FIG. 5 — The distributions of infected neurons in the PVN observed 60 h following inoculation of the stomach with PRV-Becker (Be), PRV-91, PRV-25, PRV-26, and PRV-Bartha (Ba) are illustrated. Positive images, where viral immunoreactivity in individual neurons is detected as a black signal on a light background, are shown. PRV-Ba produces the most-extensive infection of neurons in the medial parvicellular subdivision of the PVN (mpPVN) that give rise to descending projections to autonomic cell groups in the brain stem (DMV) and spinal cord (IML). The schematic diagram in the lower right panel illustrates the subdivisions of this hypothalamic nucleus that is synaptically connected to the DMC in the brain stem. Other strains of virus produce a more restricted pattern of infection. Calibration bar = 200 mm. dpPVN, dorsal parvicellular subdivision of the PVN (dpPVN).

The extents of progression of retrograde transsynaptic infection differ among gE mutants.

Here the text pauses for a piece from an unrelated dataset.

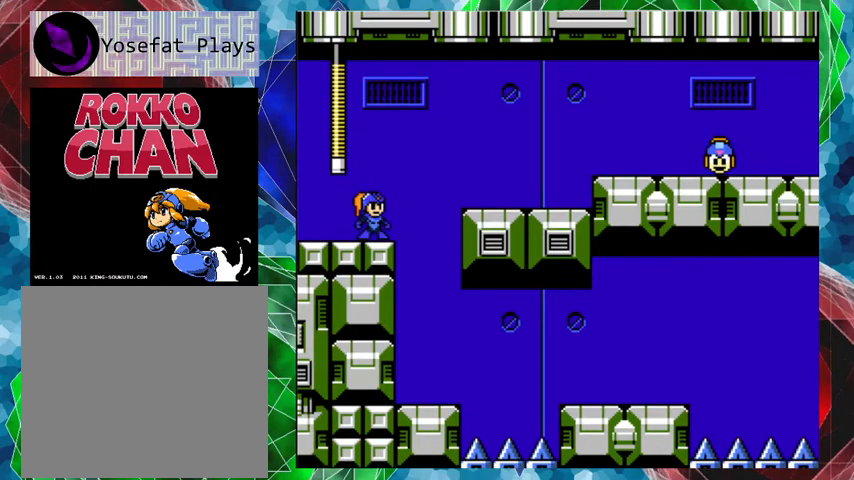
{"buttons": ["B", "DPAD_RIGHT"], "left_stick": "center", "right_stick": "center", "events": [[133, "DPAD_RIGHT", "down"], [200, "DPAD_UP", "down"], [233, "B", "down"], [500, "DPAD_UP", "up"]]}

Distinct differences in the extents of retrograde transsynaptic infection were observed in animals infected with the gE mutants. As noted previously, the most-extensive infection was observed in animals infected with PRV-Bartha, while the other gE mutants infected a significant subset of that circuitry. Examination of the entire caudal brain stem and forebrain suggested that deletion of gE (as in PRV-91) produced a more restricted pattern of infection than those produced by mutants that expressed only the ectodomain of gE (PRV-25 and PRV-26). This is particularly evident in comparing the extents of infection in the PT and ventrolateral medulla. In these areas, animals infected with PRV-25 or PRV-26 showed a robust retrograde transsynaptic infection of neurons that approached that produced by PRV-Bartha, whereas PRV-91 infected a smaller subset of these neurons at the same postinoculation intervals (Fig. 2). Similarly, fewer forebrain neurons were infected by PRV-91 than by either of the mutants with carboxy-terminal deletions. Thus, the extent of retrograde, transsynaptic infection by mutants that express the N-terminal ectodomain of gE appears to be greater than that produced by mutants in which the entire gE glycoprotein gene has been deleted.

DISCUSSION

Many groups have shown that PRV encodes a variety of gene products that promote virulence, i.e., the ability to cause disease (35). Operationally, such genes can be essential or nonessential for growth in tissue culture cells and are usually defined by mutations that reduce or abrogate the ability of a virus to cause disease. These mutations affect genes that fall into the following four general classes: (i) genes whose products affect virus replication (e.g., thymidine kinase mutations or any mutation that reduces yield of infectious virions), (ii) genes whose products are involved in movement of virus in the host away from the site of initial infection (e.g., genes promoting cell-to-cell spread of virus or neuroinvasion genes), (iii) genes that defeat host defenses (by producing complement binding proteins, like gC, Fc receptors, like gE/gI, or proteins that reduce major histocompatibility class I expression), and (iv) genes whose products cause pathogenic effects on their own (toxins or intrinsic virulence factors). The multifunctional gE gene product is a virulence factor that, under certain circumstances, may affect at least three of these four functions in promoting virulence, e.g., classes ii, iii, and iv. In this study, we extend our previous work indicating that gE expression promotes early virulence (rapid appearance of symptoms and death) independently of its role in cell-to-cell spread (46). Moreover, we demonstrate that the expression of early virulence requires the cytoplasmic domain of the gE protein.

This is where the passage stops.